Lucky or not, I only know that when I opened my eyes, I felt like I was still dreaming: azure water, fine white sand dotted with palm trees swaying in the wind, all bathed in the sunbeams.
Koh Samui or Samui Island (‘koh’ in Thai means ‘island’) is located in the eastern part of Thailand and is an inspired choice for those who want a quieter destination where they can recharge their batteries. That’s not to say there aren’t plenty of activities available for adrenaline junkies too.
You can always choose for an adventure on the water or on land, it’s up to you what you want to do.
Even if you’re the kind of tourist who just wants to relax on the beach, I’d advise you to also choose the option of exploring the island with an off-road vehicle and taking at least one boat ride.
I chose to mix days of peace and rest with the thrill of seeing the whole island, both ways.
We purchased day trips from the hotel and chose as our first getaway, a boat ride to Ang Thong National Park, which is an archipelago of 42 mountainous islands with tropical vegetation, fine white sandy beaches, turquoise waters, waterfalls and hidden lakes.
Here we went kayaking, took a tour of the park, at the end of which we saw a lovely view from above, then had lunch and lazed in the shade of the palm trees.
On another day, we drove in an organized group to Namuang Safari Park in the center of the island. Here, we witnessed an elephant show, visited a crocodile farm, monkeys and saw Namuang Waterfall 1 (18 meters) while hydrating from the biggest and most delicious coconut I’ve ever seen.
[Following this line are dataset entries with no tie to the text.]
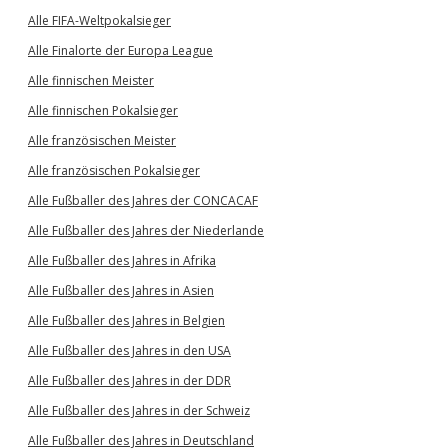
Alle FIFA-Weltpokalsieger
Alle Finalorte der Europa League
Alle finnischen Meister
Alle finnischen Pokalsieger
Alle französischen Meister
Alle französischen Pokalsieger
Alle Fußballer des Jahres der CONCACAF
Alle Fußballer des Jahres der Niederlande
Alle Fußballer des Jahres in Afrika
Alle Fußballer des Jahres in Asien
Alle Fußballer des Jahres in Belgien
Alle Fußballer des Jahres in den USA
Alle Fußballer des Jahres in der DDR
Alle Fußballer des Jahres in der Schweiz
Alle Fußballer des Jahres in Deutschland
Koh Samui was for me the island where at every step I discovered something new, unheard of before. So I had the chance to pet a tiger for the first time, to see what a rubber tree and a mummified monk looked like. The monk is found in the southern area, in the Wat Khunaram temple (authenticated by the experts at Lonely Planet).
We certainly couldn’t miss the cultural centre of the island, the Big Buddha – What Pra Yai Temple, where you can see a 12-metre high Buddha statue and the famous Hin Ta and Hin Yai stones, which are located south of Lamai Beach, and resemble male and female genitalia.
Thai cuisine is extremely tasty, spicy, relies heavily on rice and seafood and can be eaten with confidence in markets, beaches and on the roadside. Prices are affordable for all budgets.
I recommend you try the fresh fruit, because it tastes totally different from what you find in the supermarket, and eat seafood of your choice from the aquarium, cooked on the spot.
Like most of the Asian islands I’ve been to, I most liked the locals, who make you feel very welcome, always smiling, willing to help you at every step.
Also, all the people who come here feel free, unburdened of any worries and pressures, relaxed and smiling. It’s the perfect place to disconnect from your daily routine and recharge your batteries.
I love the landscapes, the turquoise water, the delicious food and the freedom found during my time on the island.
Travel, live, love…in the exotic spirit of Thailand!